Research
My main research goal is to provide theoretical insights and develop practical methods to facilitate machine learning, and particularly deep learning, on irregular data such as sets, point clouds, and graphs.
This rapidly growing field is driven by ongoing efforts in the community to harness the power of deep learning for crucial applications involving such data, including 3D shape analysis, molecular property prediction, and novel drug discovery.
This goal poses unique challenges, as traditional deep-learning methods cannot be directly applied to these data types. The primary reason is that such data have inherent symmetry structures. Sets, for example, are invariant to the order of their elements; graphs are typically invariant to relabeling of their nodes; and point clouds are often assumed invariant to rotations and translations.
Feeding such data naively to neural models often results in the model overfitting the arbitrary symmetry of the data. For instance, in the case of sets, the model may overfit the order in which the set elements are given, which is irrelevant to the problem. While it is relatively simple to construct neural architectures that are invariant to these symmetries, a significant concern is whether the architecture is expressive enough for the task at hand.
Thus, to unlock the full potential of deep learning for these types of data, it is necessary to develop new theoretical frameworks and algorithmic tools.
Our group’s efforts have already produced several papers published in top-tier venues, with some presenting groundbreaking results and solutions to long-standing open problems. For example:
In this NeurIPS 2023 paper (spotlight paper, top 3%) we show how one can construct a simple and efficient neural architecture that takes multisets or measures as input, and injectively embeds them into Euclidean space. These results bridge the gap between the architectures studied in theory, which have beneficial theoretical properties but are not suitable for practical use, and the architectures used in practice—which typically lack theoretical guarantees.

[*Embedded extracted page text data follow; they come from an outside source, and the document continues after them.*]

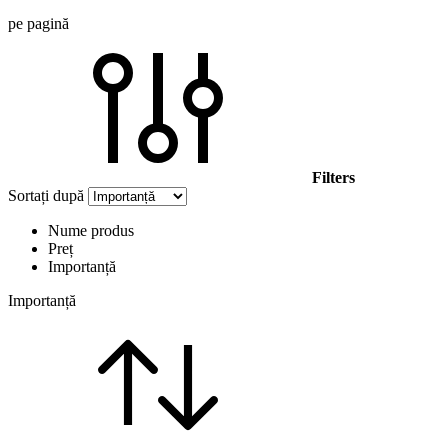
pe pagină
Filters
Sortați după
Nume produs
Preț
Importanță
Importanță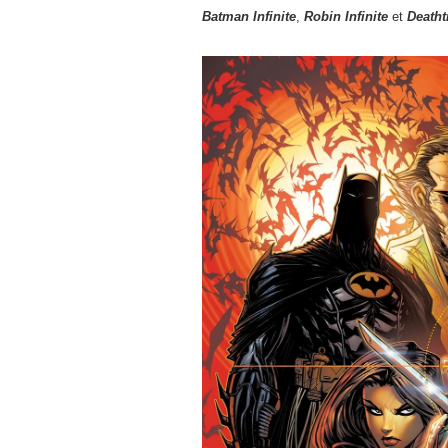
Batman Infinite
,
Robin Infinite
et
Deatht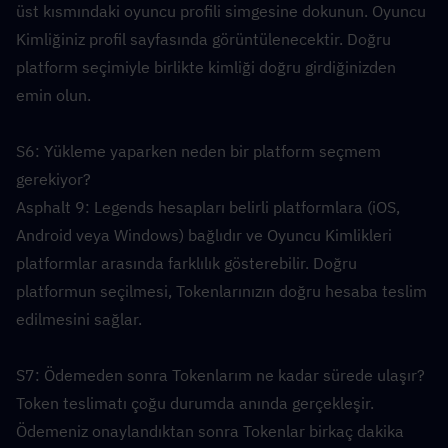
üst kısmındaki oyuncu profili simgesine dokunun. Oyuncu 
Kimliğiniz profil sayfasında görüntülenecektir. Doğru 
platform seçimiyle birlikte kimliği doğru girdiğinizden 
emin olun.
S6: Yükleme yaparken neden bir platform seçmem 
gerekiyor?  
Asphalt 9: Legends hesapları belirli platformlara (iOS, 
Android veya Windows) bağlıdır ve Oyuncu Kimlikleri 
platformlar arasında farklılık gösterebilir. Doğru 
platformun seçilmesi, Tokenlarınızın doğru hesaba teslim 
edilmesini sağlar.
S7: Ödemeden sonra Tokenlarım ne kadar sürede ulaşır?  
Token teslimatı çoğu durumda anında gerçekleşir. 
Ödemeniz onaylandıktan sonra Tokenlar birkaç dakika 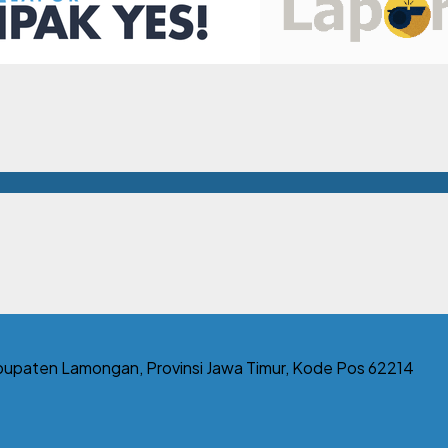
bupaten Lamongan, Provinsi Jawa Timur, Kode Pos 62214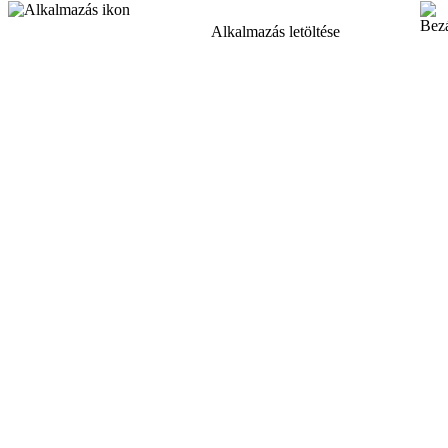
Alkalmazás letöltése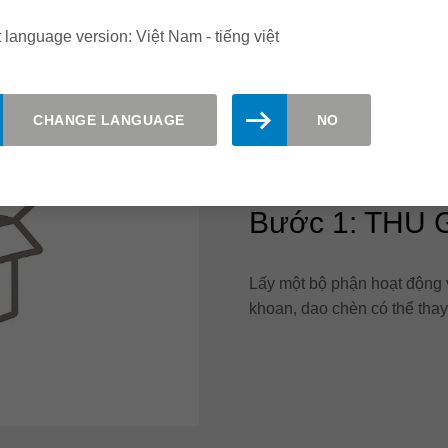
 language version: Việt Nam - tiếng việt
CHANGE LANGUAGE
NO
Bước 1: THU
Lấy một bộ phận hoạt động 
khoan, dao chèn có thể thay 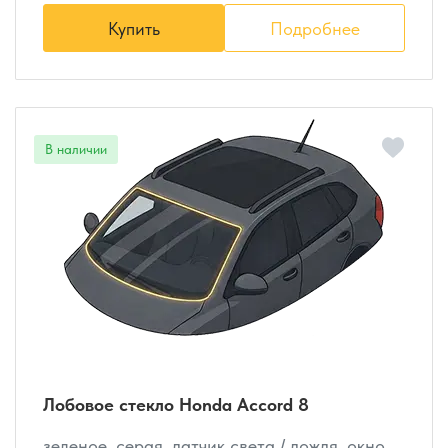
Купить
Подробнее
Лобовое стекло Honda Accord 8
зеленое, серая, датчик света / дождя, окно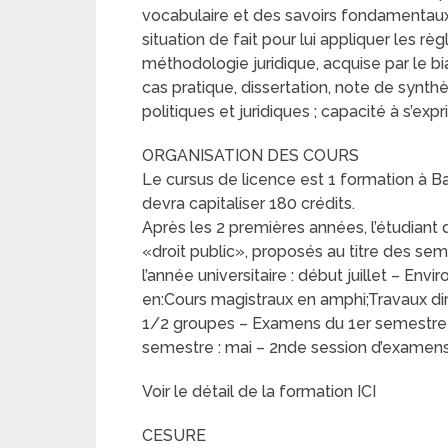
vocabulaire et des savoirs fondamentaux e
situation de fait pour lui appliquer les rè
méthodologie juridique, acquise par le bi
cas pratique, dissertation, note de synth
politiques et juridiques ; capacité à s’expri
ORGANISATION DES COURS
Le cursus de licence est 1 formation à Bac
devra capitaliser 180 crédits.
Après les 2 premières années, l’étudiant d
«droit public», proposés au titre des se
l’année universitaire : début juillet – En
en:Cours magistraux en amphi;Travaux dir
1/2 groupes – Examens du 1er semestre :
semestre : mai – 2nde session d’examens 
Voir le détail de la formation ICI
CESURE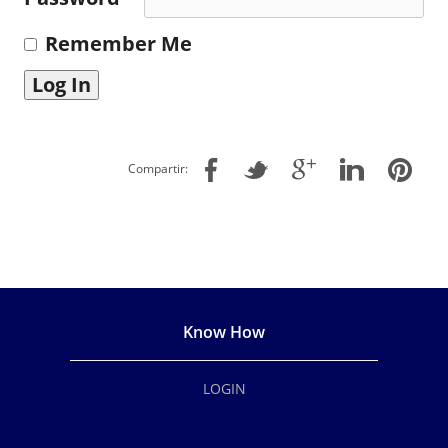
Remember Me
Compartir:
Know How
LOGIN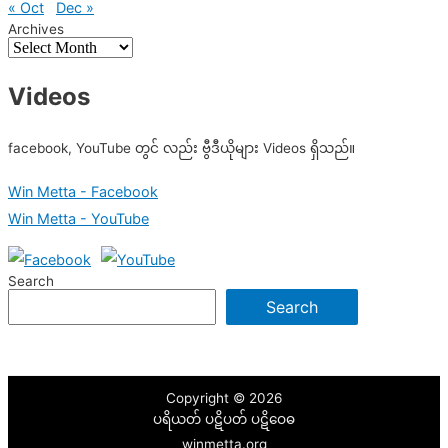
« Oct
Dec »
Archives
Videos
facebook, YouTube တွင် လည်း ဗွီဒီယိုများ Videos ရှိသည်။
Win Metta - Facebook
Win Metta - YouTube
Search
Search
Copyright © 2026
ပရိယတ် ပဋိပတ် ပဋိဝေဓ
winmetta.org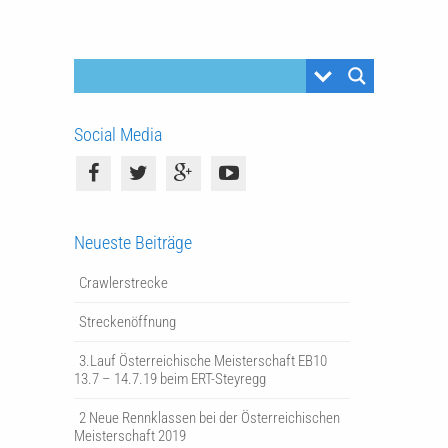
Social Media
Neueste Beiträge
Crawlerstrecke
Streckenöffnung
3.Lauf Österreichische Meisterschaft EB10
13.7 – 14.7.19 beim ERT-Steyregg
2 Neue Rennklassen bei der Österreichischen
Meisterschaft 2019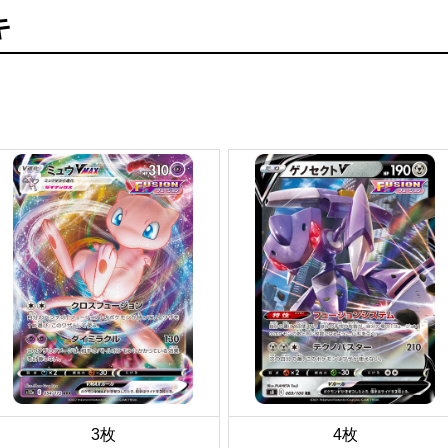
キ
3枚
4枚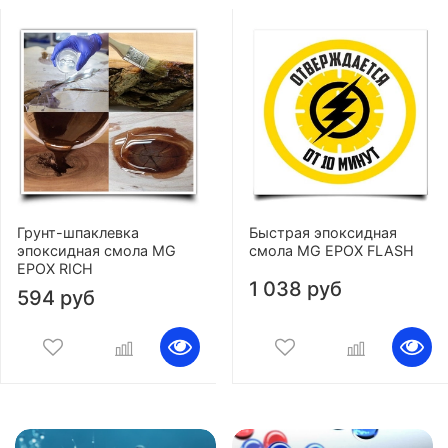
Грунт-шпаклевка
Быстрая эпоксидная
эпоксидная смола MG
смола MG EPOX FLASH
EPOX RICH
1 038 руб
594 руб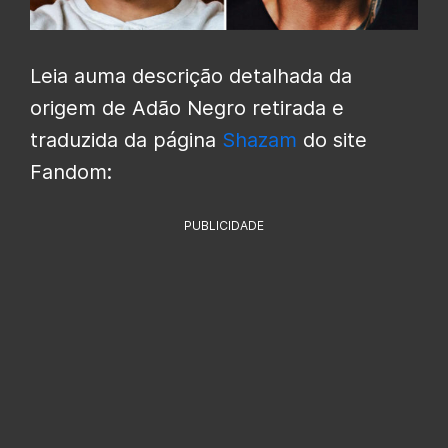
Leia auma descrição detalhada da
origem de Adão Negro retirada e
traduzida da página
Shazam
do site
Fandom:
PUBLICIDADE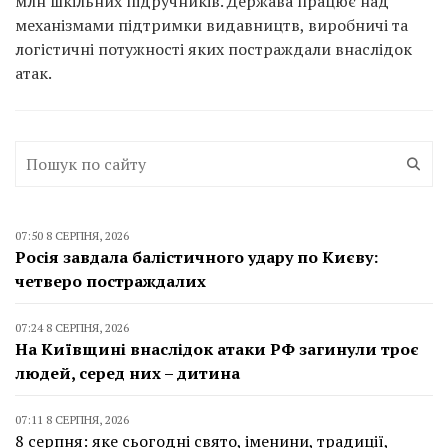
млн шкільних підручників. Держава працює над
механізмами підтримки видавництв, виробничі та
логістичні потужності яких постраждали внаслідок
атак.
07:50 8 СЕРПНЯ, 2026
Росія завдала балістичного удару по Києву:
четверо постраждалих
07:24 8 СЕРПНЯ, 2026
На Київщині внаслідок атаки РФ загинули троє
людей, серед них – дитина
07:11 8 СЕРПНЯ, 2026
8 серпня: яке сьогодні свято, іменини, традиції,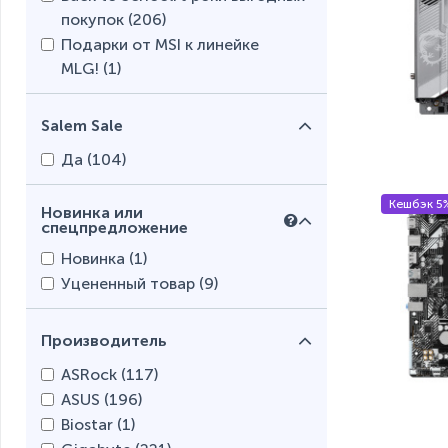
покупок (
206
)
Подарки от MSI к линейке
MLG! (
1
)
Salem Sale
Да (
104
)
Кешбэк 5
Новинка или
спецпредложение
Новинка (
1
)
Уцененный товар (
9
)
Производитель
ASRock (
117
)
ASUS (
196
)
Biostar (
1
)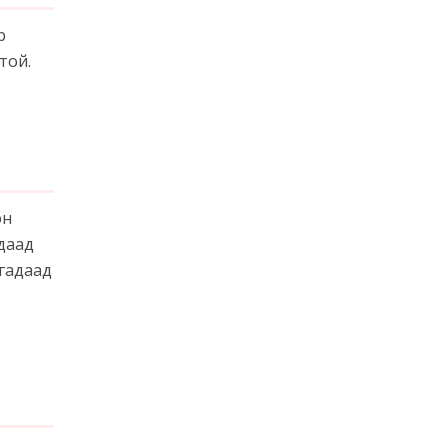
р
той.
эн
адаад
 гадаад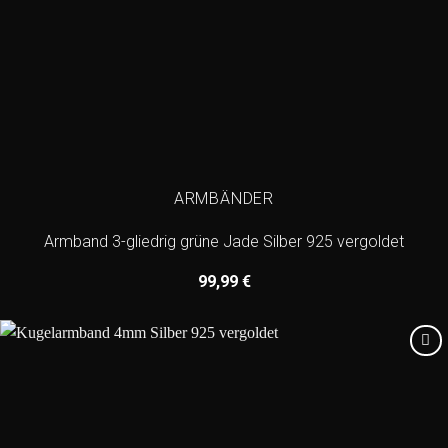
ARMBÄNDER
Armband 3-gliedrig grüne Jade Silber 925 vergoldet
99,99
€
Add to
wishlist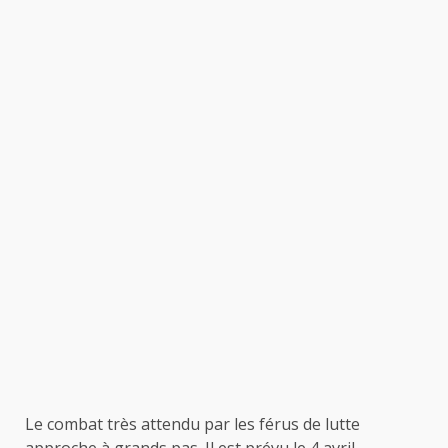
Le combat très attendu par les férus de lutte
approche à grands pas. Il est prévu le 4 avril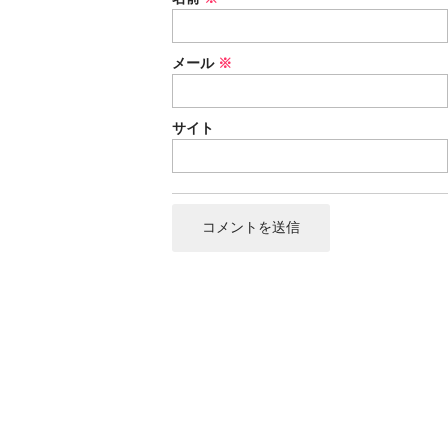
メール
※
サイト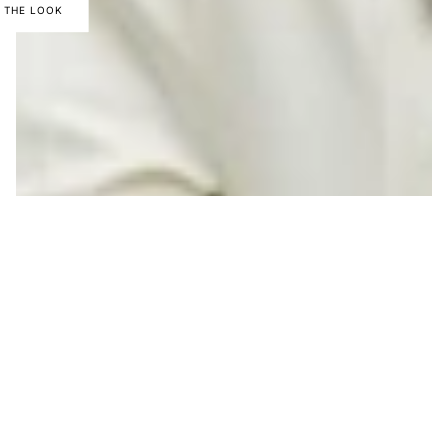
 THE LOOK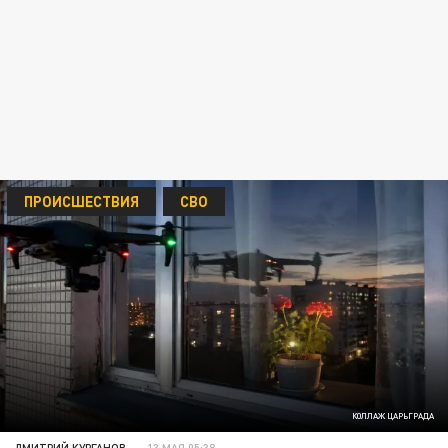
ПРОИСШЕСТВИЯ
СВО
КОЛЛАЖ ЦАРЬГРАДА
ДМИТРИЙ КУРГАНОВ
13 МАЯ 05:38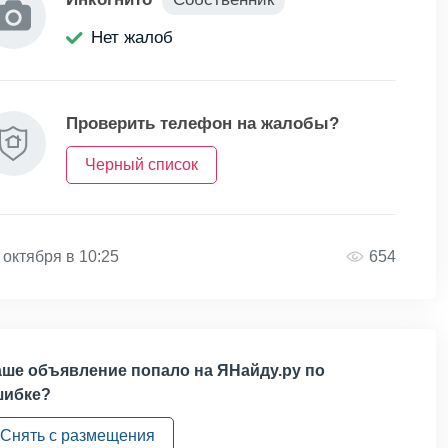
Нет жалоб
Проверить телефон на жалобы?
Черный список
 октября в 10:25
654
ше объявление попало на ЯНайду.ру по
шибке?
Снять с размещения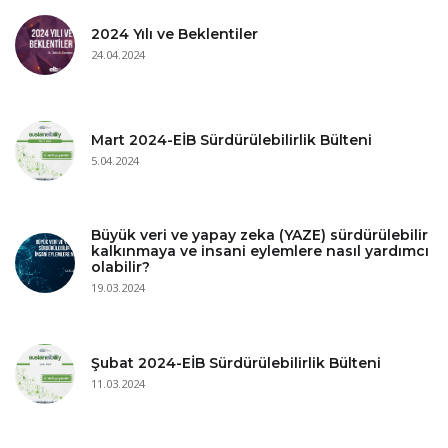
2024 Yılı ve Beklentiler
24.04.2024
Mart 2024-EİB Sürdürülebilirlik Bülteni
5.04.2024
Büyük veri ve yapay zeka (YAZE) sürdürülebilir
kalkınmaya ve insani eylemlere nasıl yardımcı
olabilir?
19.03.2024
Şubat 2024-EİB Sürdürülebilirlik Bülteni
11.03.2024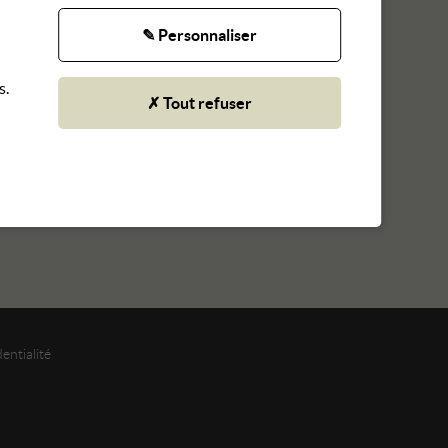
✎ Personnaliser
s.
✗ Tout refuser
entialité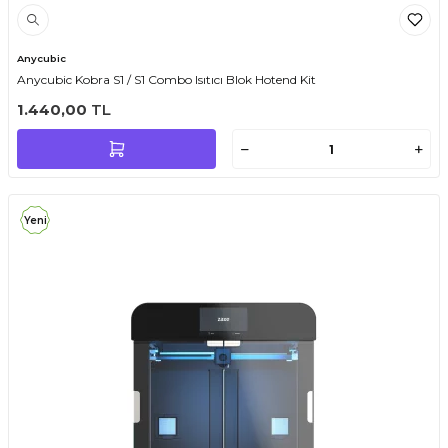
Anycubic
Anycubic Kobra S1 / S1 Combo Isıtıcı Blok Hotend Kit
1.440,00
TL
Yeni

In the same paper, we also highlight a fundamental limitation of most prevalent methods for handling sets: we show that neural architectures based on sum-pooling can never be bi-Lipschitz on multisets, meaning they will inevitably incur infinite distortion on the data. Moreover, if their activations are all piecewise linear, such as ReLU, then they cannot even be injective.
In this recent paper, currently under review, we introduce a Euclidean embedding for measures that is provably bi-Lipschitz on multisets, thus overcoming the above limitation. This embedding demonstrates superior performance in preliminary experiments and is computationally efficient—indicating its potential to benefit a wide range of applications. Additionally, we established an impossibility result showing that no Euclidean embedding for distributions can be bi-Lipschitz, suggesting that a substantially better embedding is unattainable.
Currently we are working on leveraging our embedding for multisets to construct bi-Lipschitz embeddings for more complex data types, such as graphs and rotation-invariant point clouds. Our new method has achieved promising preliminary results on graphs, supported by new theory, which will be published soon.